Ten years ago, there were at least 1.5 million Christians in Iraq. Now there are around 400,000, most of whom are fleeing to the Kurdistan region for safety and refuge. Under Saddam, 60,000 Christians lived in Mosul. Now there is none. Nuns are being kidnapped and raped, priests tortured and beheaded, and ordinary Christians imprisoned in ghettos and forced to convert or die. Ancient churches are torched and monasteries desecrated. It's the same story in Syria, Egypt and Libya.
What is this hell if it be not a holocaust?
The Islamic State is marking Christian homes with an Arabic 'N' for 'Nasarah' (denoting Christian), just like Hitler used the Star of David to categorise Jews destined for the concentration camps. "Never again", we cried. And yet we stand idly by, spluttering about Putin, transfixed by Tulisa or mesmerised by the Downing Street catwalk.
The mainstream media aren't much interested in Christians - other than the homophobic bigoted ones who won't bake a cake. And our political leaders are so obsessed by the minority vote, and the FCO so consumed with religious equanimity and moral relativity, that they'll all bend over backwards to help the Iraqi Kurds, save the Bosnian Muslims or intervene to "prevent a bloodbath" in Libya...."
The editorial bias of our broadcasters is rapidly becoming a national scandal. As we have commented before, only those stories which tend to fit the liberal social and political agenda are now given much prominence on the airwaves. 
We - very properly - criticise Vladimir Putin's Russia for its repressive control of the media, yet can we really say the general public in Britain are given a wide and unbiased picture (as far as humanly possible) of what is going on in the world?  Yes, our broadcasters are largely free and unfettered, but their output seems always to be filtered through the highly selective lens of what is socially and politically acceptable to the 'elite' opinion-formers of the contemporary West to the detriment of any real and sophisticated analysis and concern for the level of public understanding of the issues. 
It was always so, of course; yet those like Jon Snow and his successors would have been the first to deride the deference accorded to 'establishment' views in the past.
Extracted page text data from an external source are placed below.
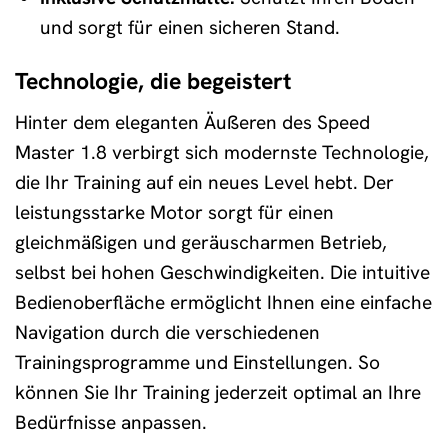
und sorgt für einen sicheren Stand.
Technologie, die begeistert
Hinter dem eleganten Äußeren des Speed
Master 1.8 verbirgt sich modernste Technologie,
die Ihr Training auf ein neues Level hebt. Der
leistungsstarke Motor sorgt für einen
gleichmäßigen und geräuscharmen Betrieb,
selbst bei hohen Geschwindigkeiten. Die intuitive
Bedienoberfläche ermöglicht Ihnen eine einfache
Navigation durch die verschiedenen
Trainingsprogramme und Einstellungen. So
können Sie Ihr Training jederzeit optimal an Ihre
Bedürfnisse anpassen.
Now the 'anti-establishment' has become the establishment, that objection seems to have been conveniently forgotten and deference to the prevailing culture re-instated as an unquestionable good. 
This is a complex world - to portray it in terms of 'good guys and bad guys' - as is happening more and more - seems not only childish, but irresponsible to say the least. Just give us 'the unvarnished facts' as they may best be ascertained, and leave commentators, politicians, and us, the public, to make the value judgements. The contemporary blurring of news and comment, added to the media's evident desire to shape events rather than 'merely' report them, is a disaster in terms of our freedom to make informed judgements on the issues of the day - a disaster for freedom itself, perhaps ... 
Editorial decisions, of course, have to be made, yet broadcast output tends to suggest those decisions are increasingly made as a result of the inherent and, perhaps, even partly unconscious political bias of journalists rather than what might be regarded as 'newsworthy' by the general population or the disinterested (that is. objective) observer. The public deserves better - so does our much vaunted concern for truth.
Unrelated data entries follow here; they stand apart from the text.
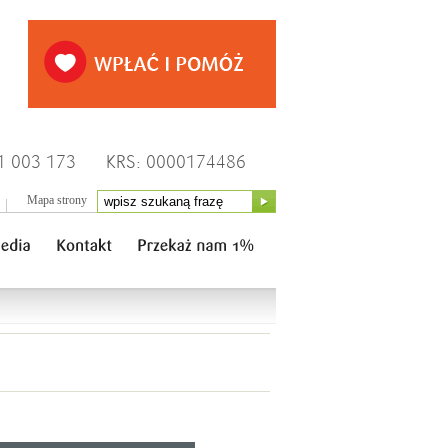
1 003 173
KRS: 0000174486
Mapa strony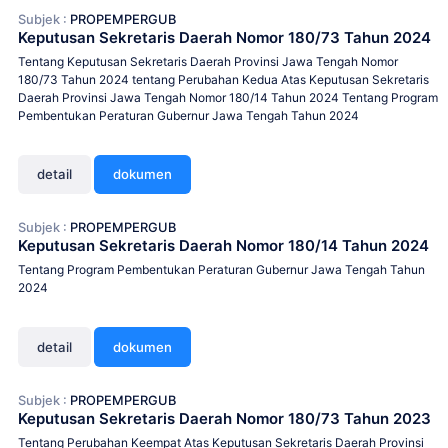
Subjek :
PROPEMPERGUB
Keputusan Sekretaris Daerah Nomor 180/73 Tahun 2024
Tentang Keputusan Sekretaris Daerah Provinsi Jawa Tengah Nomor
180/73 Tahun 2024 tentang Perubahan Kedua Atas Keputusan Sekretaris
Daerah Provinsi Jawa Tengah Nomor 180/14 Tahun 2024 Tentang Program
Pembentukan Peraturan Gubernur Jawa Tengah Tahun 2024
detail
dokumen
Subjek :
PROPEMPERGUB
Keputusan Sekretaris Daerah Nomor 180/14 Tahun 2024
Tentang Program Pembentukan Peraturan Gubernur Jawa Tengah Tahun
2024
detail
dokumen
Subjek :
PROPEMPERGUB
Keputusan Sekretaris Daerah Nomor 180/73 Tahun 2023
Tentang Perubahan Keempat Atas Keputusan Sekretaris Daerah Provinsi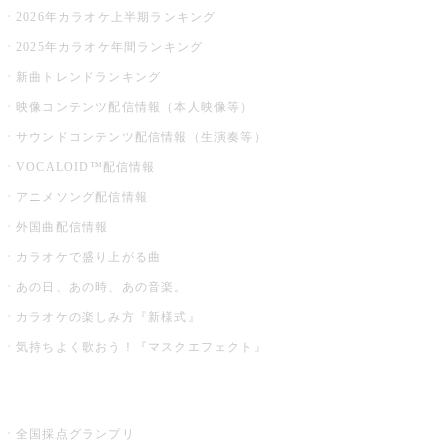
2026年カラオケ上半期ランキング
2025年カラオケ年間ランキング
新曲トレンドランキング
映像コンテンツ配信情報（本人映像等）
サウンドコンテンツ配信情報（生演奏等）
VOCALOID™配信情報
アニメソング配信情報
外国曲配信情報
カラオケで盛り上がる曲
あの日、あの時、あの音楽。
カラオケの楽しみ方『新様式』
気持ちよく歌おう！『マスクエフェクト』
お店でもっと楽しむ
全国採点グランプリ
And ... over at the BBC ..... the flagship Newsnight programme has replaced the formidable Jeremy Paxman, perhaps the only prominent Corporation figure who could be regarded as (possibly) even  slightly to the right of centre, with Evan Davis, whose own hardly carefully hidden agenda has been on sniggering display on the Radio 4 Today programme for several years now. 
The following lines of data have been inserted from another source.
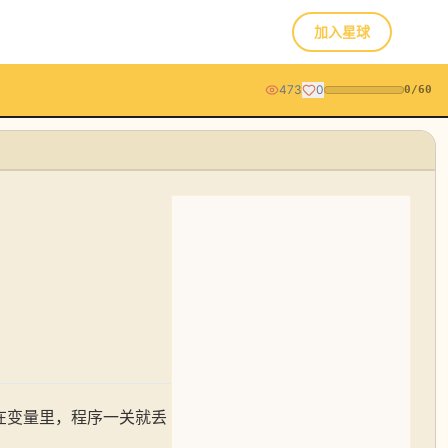
加入星球
473
0
0
/
60
在变量里，程序一关就丢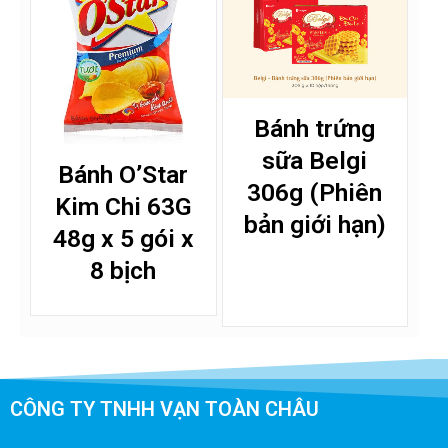
Bánh trứng
sữa Belgi
Bánh O’Star
306g (Phiên
Kim Chi 63G
bản giới hạn)
48g x 5 gói x
8 bịch
CÔNG TY TNHH VẠN TOÀN CHÂU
Oh, for the days when we simply didn't have a clue where our broadcasters' sympathies lay ... and for the days when they would have been simply too professional to allow any emotional involvement to show ... and too grown up to wear their hearts on their sleeves in order to win cheap and easy approbation.


1 comment:

  1. Unlike most media figures, Jeremy Paxman has some claims of knowledge out beyond the shallow and self-obsessed political bubble.

    See R. Harrisand J. Paxman, A Higher Form of Killing: The Secret Story of Chemical and Biological Warfare (Hill and Wang, New York, 1982).